お店と繋がるインターフォン越しに、美希の母親レミの声がリビング中に響き渡る。
『せつなちゃ〜ん、手伝ってぇぇ!!』
その拍子に、驚いてビクッと身体を震わせながらお互いのくちびるが触れ合った。歯も当たったらしく少しだけ鉄の味がした。
「もう! ママのせいで、ファーストキスの味が鉄の味になっちゃったじゃない!!」
くすくすと笑うせつなを見下ろし、腕の中にしまいこむ。
「約束よ。あとで絶対リベンジするって。……場所はアタシの部屋で、ね?」
「……ええ」
「せつな……いい匂いがする」
「それは……チョコレートを刻んでたから……」
「違う。シャンプーの匂い」
ぎゅっとくっついてせつなの髪に顔を埋め、香りを楽しむ美希は、せつなをなかなか離そうとはしない。

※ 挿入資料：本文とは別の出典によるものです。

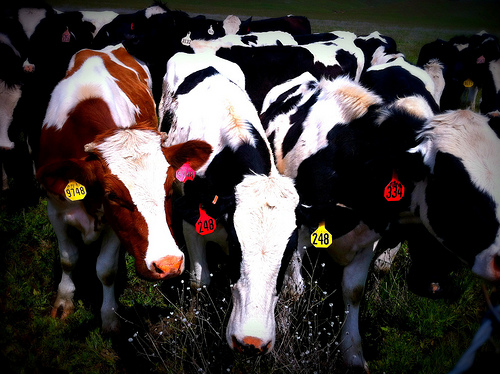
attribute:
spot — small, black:
[302, 77, 319, 93]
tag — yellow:
[306, 219, 333, 249]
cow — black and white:
[125, 32, 322, 362]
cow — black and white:
[152, 77, 322, 302]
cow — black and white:
[144, 29, 333, 354]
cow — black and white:
[32, 44, 201, 333]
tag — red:
[380, 180, 412, 208]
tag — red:
[169, 161, 196, 184]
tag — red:
[385, 175, 410, 202]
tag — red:
[195, 205, 217, 235]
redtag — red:
[193, 207, 215, 233]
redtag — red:
[172, 156, 197, 182]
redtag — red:
[385, 170, 405, 200]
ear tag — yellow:
[60, 173, 88, 205]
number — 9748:
[65, 184, 85, 199]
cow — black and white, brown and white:
[152, 41, 307, 369]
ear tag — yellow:
[307, 221, 332, 251]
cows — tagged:
[4, 1, 499, 371]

再びレミの叫び声がリビングに響き渡って、渋々せつなを離す。やっと手に入った彼女を離すのが名残惜しくて仕方がない、そんな気持ちでいっぱいになりながら。
美希の気持ちを察したのか、いったんお店に向かったせつなが小走りに近づいてきて、美希の耳元でささやいた。
「大好きよ、美希」
去り際にくれた、頬への優しいくちづけ。そのキスで、言葉で、恥ずかしそうな笑顔で、美希の心はすっかり沸騰させられてしまう。
ひとりリビングに残された美希は、せつなのくちびるが触れた部分を無意識になぞり続けた。
ホットチョコレートさながらに熔かされてしまった美希の心は、静かな幸せのなかで揺ら揺らとたゆたい続けていた。